## Required work
Check each line of the material, and show the ones that include the word "lines".
▬▬▬▬▬▬
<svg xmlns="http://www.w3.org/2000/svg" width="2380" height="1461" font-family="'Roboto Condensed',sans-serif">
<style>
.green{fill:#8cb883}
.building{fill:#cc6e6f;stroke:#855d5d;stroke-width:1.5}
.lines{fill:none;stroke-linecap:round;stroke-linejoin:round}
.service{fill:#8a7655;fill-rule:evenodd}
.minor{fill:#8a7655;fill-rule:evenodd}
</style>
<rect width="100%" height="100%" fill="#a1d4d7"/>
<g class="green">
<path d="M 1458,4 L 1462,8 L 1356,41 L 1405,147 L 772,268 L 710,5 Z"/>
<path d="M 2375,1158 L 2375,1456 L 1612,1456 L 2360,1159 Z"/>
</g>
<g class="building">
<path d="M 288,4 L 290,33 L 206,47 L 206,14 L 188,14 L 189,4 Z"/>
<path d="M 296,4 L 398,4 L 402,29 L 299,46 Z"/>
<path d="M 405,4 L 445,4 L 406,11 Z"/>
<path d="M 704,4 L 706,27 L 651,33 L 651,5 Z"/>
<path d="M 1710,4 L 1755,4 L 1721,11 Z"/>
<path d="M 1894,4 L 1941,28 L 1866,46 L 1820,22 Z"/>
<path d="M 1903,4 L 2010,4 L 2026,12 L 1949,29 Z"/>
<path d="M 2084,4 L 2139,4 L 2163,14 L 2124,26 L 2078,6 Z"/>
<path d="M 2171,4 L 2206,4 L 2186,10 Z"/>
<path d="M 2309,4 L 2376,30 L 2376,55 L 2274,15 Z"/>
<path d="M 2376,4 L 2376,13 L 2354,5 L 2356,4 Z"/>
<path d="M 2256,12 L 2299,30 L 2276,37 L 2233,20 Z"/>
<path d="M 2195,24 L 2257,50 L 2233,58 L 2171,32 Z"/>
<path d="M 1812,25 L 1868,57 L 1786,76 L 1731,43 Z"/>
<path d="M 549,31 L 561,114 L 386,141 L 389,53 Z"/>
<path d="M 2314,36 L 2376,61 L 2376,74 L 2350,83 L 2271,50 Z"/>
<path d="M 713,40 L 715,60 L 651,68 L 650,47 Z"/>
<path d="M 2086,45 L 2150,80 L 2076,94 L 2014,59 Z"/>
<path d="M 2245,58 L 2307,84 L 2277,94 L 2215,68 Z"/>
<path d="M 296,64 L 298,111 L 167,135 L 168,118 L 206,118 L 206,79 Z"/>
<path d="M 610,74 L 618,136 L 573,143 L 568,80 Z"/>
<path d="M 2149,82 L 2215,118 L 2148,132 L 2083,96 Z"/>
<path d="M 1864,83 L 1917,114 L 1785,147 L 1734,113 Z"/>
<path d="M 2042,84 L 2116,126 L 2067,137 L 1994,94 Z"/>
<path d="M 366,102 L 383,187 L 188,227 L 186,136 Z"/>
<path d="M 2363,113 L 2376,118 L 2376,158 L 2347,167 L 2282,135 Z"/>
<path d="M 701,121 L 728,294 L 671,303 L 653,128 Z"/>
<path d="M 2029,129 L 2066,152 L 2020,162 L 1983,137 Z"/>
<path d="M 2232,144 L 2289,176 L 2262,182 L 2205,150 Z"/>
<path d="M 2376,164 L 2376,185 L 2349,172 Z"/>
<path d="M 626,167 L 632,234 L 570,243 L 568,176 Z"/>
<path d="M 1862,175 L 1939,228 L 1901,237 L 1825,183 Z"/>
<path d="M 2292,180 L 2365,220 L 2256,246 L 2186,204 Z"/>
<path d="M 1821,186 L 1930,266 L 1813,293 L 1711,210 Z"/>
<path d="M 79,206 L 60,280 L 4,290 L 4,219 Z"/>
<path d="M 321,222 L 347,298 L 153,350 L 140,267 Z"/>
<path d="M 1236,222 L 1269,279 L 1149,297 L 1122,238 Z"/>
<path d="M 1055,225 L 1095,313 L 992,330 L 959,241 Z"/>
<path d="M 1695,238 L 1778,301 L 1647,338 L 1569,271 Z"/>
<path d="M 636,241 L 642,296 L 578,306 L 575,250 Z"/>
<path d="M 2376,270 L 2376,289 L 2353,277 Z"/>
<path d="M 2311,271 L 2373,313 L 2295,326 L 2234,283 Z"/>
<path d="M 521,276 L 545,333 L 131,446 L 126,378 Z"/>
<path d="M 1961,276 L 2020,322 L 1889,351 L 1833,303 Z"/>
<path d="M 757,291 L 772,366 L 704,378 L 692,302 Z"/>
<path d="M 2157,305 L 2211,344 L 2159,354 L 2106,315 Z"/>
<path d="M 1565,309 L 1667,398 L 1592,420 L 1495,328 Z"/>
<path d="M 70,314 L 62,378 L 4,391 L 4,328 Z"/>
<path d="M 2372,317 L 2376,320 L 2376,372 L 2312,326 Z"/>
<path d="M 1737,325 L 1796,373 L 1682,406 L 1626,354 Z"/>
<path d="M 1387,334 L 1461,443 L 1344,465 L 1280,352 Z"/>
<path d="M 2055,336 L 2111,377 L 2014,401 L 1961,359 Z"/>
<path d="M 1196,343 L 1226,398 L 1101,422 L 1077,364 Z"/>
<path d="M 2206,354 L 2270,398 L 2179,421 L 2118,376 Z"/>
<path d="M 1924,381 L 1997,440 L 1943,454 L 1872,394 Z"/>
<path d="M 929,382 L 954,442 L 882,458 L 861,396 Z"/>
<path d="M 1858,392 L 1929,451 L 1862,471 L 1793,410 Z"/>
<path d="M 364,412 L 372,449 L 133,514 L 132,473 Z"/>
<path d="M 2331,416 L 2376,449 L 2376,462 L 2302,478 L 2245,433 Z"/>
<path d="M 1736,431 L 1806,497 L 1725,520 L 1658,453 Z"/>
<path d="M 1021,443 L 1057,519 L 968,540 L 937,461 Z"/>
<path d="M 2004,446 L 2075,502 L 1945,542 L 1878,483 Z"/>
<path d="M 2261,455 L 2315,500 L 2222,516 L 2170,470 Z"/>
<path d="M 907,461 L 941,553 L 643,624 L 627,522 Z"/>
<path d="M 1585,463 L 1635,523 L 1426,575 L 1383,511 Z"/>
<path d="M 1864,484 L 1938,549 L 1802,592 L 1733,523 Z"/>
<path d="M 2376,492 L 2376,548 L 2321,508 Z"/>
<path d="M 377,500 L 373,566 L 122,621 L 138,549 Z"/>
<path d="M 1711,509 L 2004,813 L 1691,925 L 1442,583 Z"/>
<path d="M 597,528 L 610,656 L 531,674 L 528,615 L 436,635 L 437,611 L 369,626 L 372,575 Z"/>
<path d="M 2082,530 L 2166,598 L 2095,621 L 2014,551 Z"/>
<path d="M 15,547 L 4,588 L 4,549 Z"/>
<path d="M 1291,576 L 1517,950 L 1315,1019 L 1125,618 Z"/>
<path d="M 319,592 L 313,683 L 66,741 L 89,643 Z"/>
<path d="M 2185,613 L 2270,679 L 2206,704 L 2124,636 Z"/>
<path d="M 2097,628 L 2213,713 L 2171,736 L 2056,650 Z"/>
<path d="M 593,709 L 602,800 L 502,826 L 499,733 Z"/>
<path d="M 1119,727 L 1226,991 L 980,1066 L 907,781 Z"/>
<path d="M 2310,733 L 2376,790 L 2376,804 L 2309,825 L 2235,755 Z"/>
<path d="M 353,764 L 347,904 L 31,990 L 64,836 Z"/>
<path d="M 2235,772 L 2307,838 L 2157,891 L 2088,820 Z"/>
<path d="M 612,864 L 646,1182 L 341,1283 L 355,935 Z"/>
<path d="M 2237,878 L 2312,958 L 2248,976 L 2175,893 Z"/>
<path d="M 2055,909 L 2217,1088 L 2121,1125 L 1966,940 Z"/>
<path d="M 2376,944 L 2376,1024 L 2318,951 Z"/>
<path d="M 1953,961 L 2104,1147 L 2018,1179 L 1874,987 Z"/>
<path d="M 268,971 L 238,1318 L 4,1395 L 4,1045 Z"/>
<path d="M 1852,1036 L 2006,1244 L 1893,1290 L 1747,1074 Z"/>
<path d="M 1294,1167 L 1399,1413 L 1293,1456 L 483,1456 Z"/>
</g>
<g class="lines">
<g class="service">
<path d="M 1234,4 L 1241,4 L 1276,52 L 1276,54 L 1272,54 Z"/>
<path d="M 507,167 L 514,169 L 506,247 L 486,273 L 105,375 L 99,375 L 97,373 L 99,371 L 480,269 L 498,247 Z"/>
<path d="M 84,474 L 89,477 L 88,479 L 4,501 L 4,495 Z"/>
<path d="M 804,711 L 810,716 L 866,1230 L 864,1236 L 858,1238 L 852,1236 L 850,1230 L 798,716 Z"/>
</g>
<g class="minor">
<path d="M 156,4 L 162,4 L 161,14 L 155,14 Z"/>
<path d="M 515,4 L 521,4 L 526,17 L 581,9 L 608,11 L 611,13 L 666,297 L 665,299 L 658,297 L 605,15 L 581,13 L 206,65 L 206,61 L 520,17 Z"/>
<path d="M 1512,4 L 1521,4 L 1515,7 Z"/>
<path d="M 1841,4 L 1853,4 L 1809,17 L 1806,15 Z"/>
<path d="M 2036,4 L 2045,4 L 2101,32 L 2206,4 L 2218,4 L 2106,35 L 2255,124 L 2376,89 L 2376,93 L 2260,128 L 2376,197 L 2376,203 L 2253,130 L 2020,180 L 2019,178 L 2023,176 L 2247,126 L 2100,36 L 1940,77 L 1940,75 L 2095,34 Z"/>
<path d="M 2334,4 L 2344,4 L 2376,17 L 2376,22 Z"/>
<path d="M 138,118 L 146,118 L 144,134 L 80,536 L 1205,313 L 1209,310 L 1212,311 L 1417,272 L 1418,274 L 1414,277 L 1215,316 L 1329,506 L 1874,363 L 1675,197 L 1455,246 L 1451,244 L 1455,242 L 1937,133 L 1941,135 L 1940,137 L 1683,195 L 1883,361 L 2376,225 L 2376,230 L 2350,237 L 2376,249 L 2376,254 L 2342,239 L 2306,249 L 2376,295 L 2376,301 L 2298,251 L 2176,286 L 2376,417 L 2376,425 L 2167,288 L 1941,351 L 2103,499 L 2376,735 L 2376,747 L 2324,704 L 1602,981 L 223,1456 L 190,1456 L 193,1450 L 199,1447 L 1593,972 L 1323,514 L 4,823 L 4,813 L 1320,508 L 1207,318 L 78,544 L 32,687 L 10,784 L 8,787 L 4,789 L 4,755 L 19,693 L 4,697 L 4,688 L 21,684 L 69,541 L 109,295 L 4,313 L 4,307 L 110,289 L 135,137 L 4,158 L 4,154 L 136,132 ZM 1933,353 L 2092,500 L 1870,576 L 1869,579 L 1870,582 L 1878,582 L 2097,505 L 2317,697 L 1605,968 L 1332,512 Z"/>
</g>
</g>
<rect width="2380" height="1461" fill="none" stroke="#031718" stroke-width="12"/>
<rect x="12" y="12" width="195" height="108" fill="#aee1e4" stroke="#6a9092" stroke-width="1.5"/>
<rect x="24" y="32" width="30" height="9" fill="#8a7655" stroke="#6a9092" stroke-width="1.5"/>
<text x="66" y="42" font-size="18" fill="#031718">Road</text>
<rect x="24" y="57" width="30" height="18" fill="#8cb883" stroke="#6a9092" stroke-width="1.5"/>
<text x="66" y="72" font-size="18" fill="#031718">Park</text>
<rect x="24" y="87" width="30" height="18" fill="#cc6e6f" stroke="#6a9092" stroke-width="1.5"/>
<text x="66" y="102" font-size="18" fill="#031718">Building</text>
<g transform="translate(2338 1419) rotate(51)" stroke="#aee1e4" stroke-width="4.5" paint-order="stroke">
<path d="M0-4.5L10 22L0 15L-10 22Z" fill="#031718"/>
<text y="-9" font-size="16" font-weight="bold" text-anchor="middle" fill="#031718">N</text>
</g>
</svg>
▬▬▬▬▬▬
## Answer for this exercise
.lines{fill:none;stroke-linecap:round;stroke-linejoin:round}
<g class="lines">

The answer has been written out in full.